Note what is happening here: when we ask climate scientists for future projections, we’re asking the question of the scientists, not of their models. The scientists will apply their judgement to select appropriate versions/configurations of the models to use, they will set up the runs, and they will interpret the results in the light of what is known about the models’ strengths and weaknesses and about any gaps between the comptuational models and the current theoretical understanding. And they will add all sorts of caveats to the conclusions they draw from the model runs when they present their results.
And how do we know whether the models capture our current theoretical understanding? By studying the processes by which the models are developed (i.e. continually evolved) be the various modeling centres, and examining how good each centre is at getting the latest science into the models. And by checking that whenever there are gaps between the models and the theory, these are adequately described by the caveats in the papers published about experiments with the models.

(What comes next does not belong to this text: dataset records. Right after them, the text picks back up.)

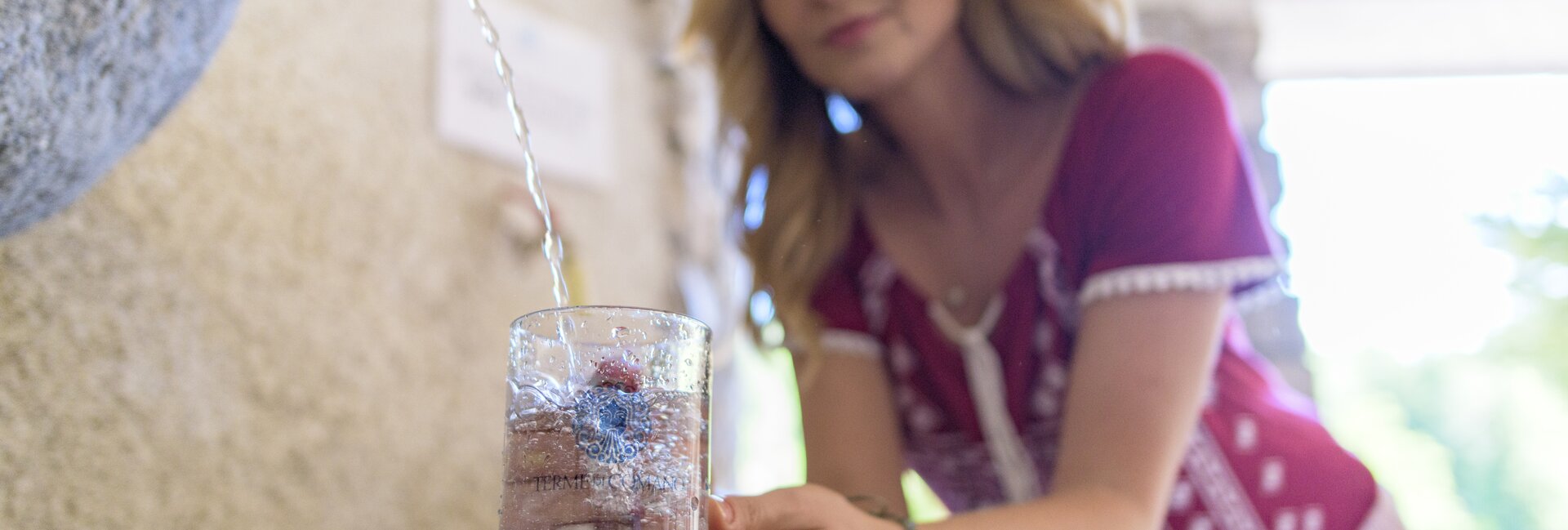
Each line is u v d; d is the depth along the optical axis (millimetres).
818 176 1393
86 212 1379
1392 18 2990
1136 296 1168
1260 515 1250
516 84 2145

Summary: It is a mistake to think that validation is a post-hoc process to be applied to an individual “finished” model to ensure it meets some criteria for fidelity to the real world. In reality, there is no such thing as a finished model, just many different snapshots of a large set of model configurations, steadily evolving as the science progresses. And fidelity of a model to the real world is impossible to establish, because the models are approximations. In reality, climate models are tools to probe our current theories about how climate processes work. Validity is the extent to which climate models match our current theories, and the extent to which the process of improving the models keeps up with theoretical advances.